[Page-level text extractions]
= Beginning of Section =

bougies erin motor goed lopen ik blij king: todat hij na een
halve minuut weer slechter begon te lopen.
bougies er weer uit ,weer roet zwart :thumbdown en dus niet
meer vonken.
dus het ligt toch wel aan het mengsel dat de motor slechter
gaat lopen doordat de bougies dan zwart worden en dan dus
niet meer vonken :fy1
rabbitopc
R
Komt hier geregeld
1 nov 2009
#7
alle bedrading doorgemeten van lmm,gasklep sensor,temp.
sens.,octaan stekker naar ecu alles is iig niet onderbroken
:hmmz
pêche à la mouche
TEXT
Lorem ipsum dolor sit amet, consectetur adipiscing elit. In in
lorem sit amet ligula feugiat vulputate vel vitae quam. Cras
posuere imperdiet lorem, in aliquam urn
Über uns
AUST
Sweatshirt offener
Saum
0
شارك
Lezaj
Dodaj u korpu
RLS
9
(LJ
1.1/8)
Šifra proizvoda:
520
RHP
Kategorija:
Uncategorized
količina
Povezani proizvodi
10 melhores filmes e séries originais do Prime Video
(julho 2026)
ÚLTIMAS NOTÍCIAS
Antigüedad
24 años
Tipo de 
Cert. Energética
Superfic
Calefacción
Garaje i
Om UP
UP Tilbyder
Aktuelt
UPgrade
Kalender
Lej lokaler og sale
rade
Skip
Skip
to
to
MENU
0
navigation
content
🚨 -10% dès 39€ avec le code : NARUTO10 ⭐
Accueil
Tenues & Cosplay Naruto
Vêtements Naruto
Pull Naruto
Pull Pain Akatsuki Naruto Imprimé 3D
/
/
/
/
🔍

= End of Section =

- [EXERCISE DIRECTIONS]
Put these lines into a Markdown table with two columns, Row and Line. Number each row and skip any blank lines.

- [PROBLEM SOLUTION]
| Row | Line |
|---|---|
| 1 | bougies erin motor goed lopen ik blij king: todat hij na een |
| 2 | halve minuut weer slechter begon te lopen. |
| 3 | bougies er weer uit ,weer roet zwart :thumbdown en dus niet |
| 4 | meer vonken. |
| 5 | dus het ligt toch wel aan het mengsel dat de motor slechter |
| 6 | gaat lopen doordat de bougies dan zwart worden en dan dus |
| 7 | niet meer vonken :fy1 |
| 8 | rabbitopc |
| 9 | R |
| 10 | Komt hier geregeld |
| 11 | 1 nov 2009 |
| 12 | #7 |
| 13 | alle bedrading doorgemeten van lmm,gasklep sensor,temp. |
| 14 | sens.,octaan stekker naar ecu alles is iig niet onderbroken |
| 15 | :hmmz |
| 16 | pêche à la mouche |
| 17 | TEXT |
| 18 | Lorem ipsum dolor sit amet, consectetur adipiscing elit. In in |
| 19 | lorem sit amet ligula feugiat vulputate vel vitae quam. Cras |
| 20 | posuere imperdiet lorem, in aliquam urn |
| 21 | Über uns |
| 22 | AUST |
| 23 | Sweatshirt offener |
| 24 | Saum |
| 25 | 0 |
| 26 | شارك |
| 27 | Lezaj |
| 28 | Dodaj u korpu |
| 29 | RLS |
| 30 | 9 |
| 31 | (LJ |
| 32 | 1.1/8) |
| 33 | Šifra proizvoda: |
| 34 | 520 |
| 35 | RHP |
| 36 | Kategorija: |
| 37 | Uncategorized |
| 38 | količina |
| 39 | Povezani proizvodi |
| 40 | 10 melhores filmes e séries originais do Prime Video |
| 41 | (julho 2026) |
| 42 | ÚLTIMAS NOTÍCIAS |
| 43 | Antigüedad |
| 44 | 24 años |
| 45 | Tipo de  |
| 46 | Cert. Energética |
| 47 | Superfic |
| 48 | Calefacción |
| 49 | Garaje i |
| 50 | Om UP |
| 51 | UP Tilbyder |
| 52 | Aktuelt |
| 53 | UPgrade |
| 54 | Kalender |
| 55 | Lej lokaler og sale |
| 56 | rade |
| 57 | Skip |
| 58 | Skip |
| 59 | to |
| 60 | to |
| 61 | MENU |
| 62 | 0 |
| 63 | navigation |
| 64 | content |
| 65 | 🚨 -10% dès 39€ avec le code : NARUTO10 ⭐ |
| 66 | Accueil |
| 67 | Tenues & Cosplay Naruto |
| 68 | Vêtements Naruto |
| 69 | Pull Naruto |
| 70 | Pull Pain Akatsuki Naruto Imprimé 3D |
| 71 | / |
| 72 | / |
| 73 | / |
| 74 | / |
| 75 | 🔍 |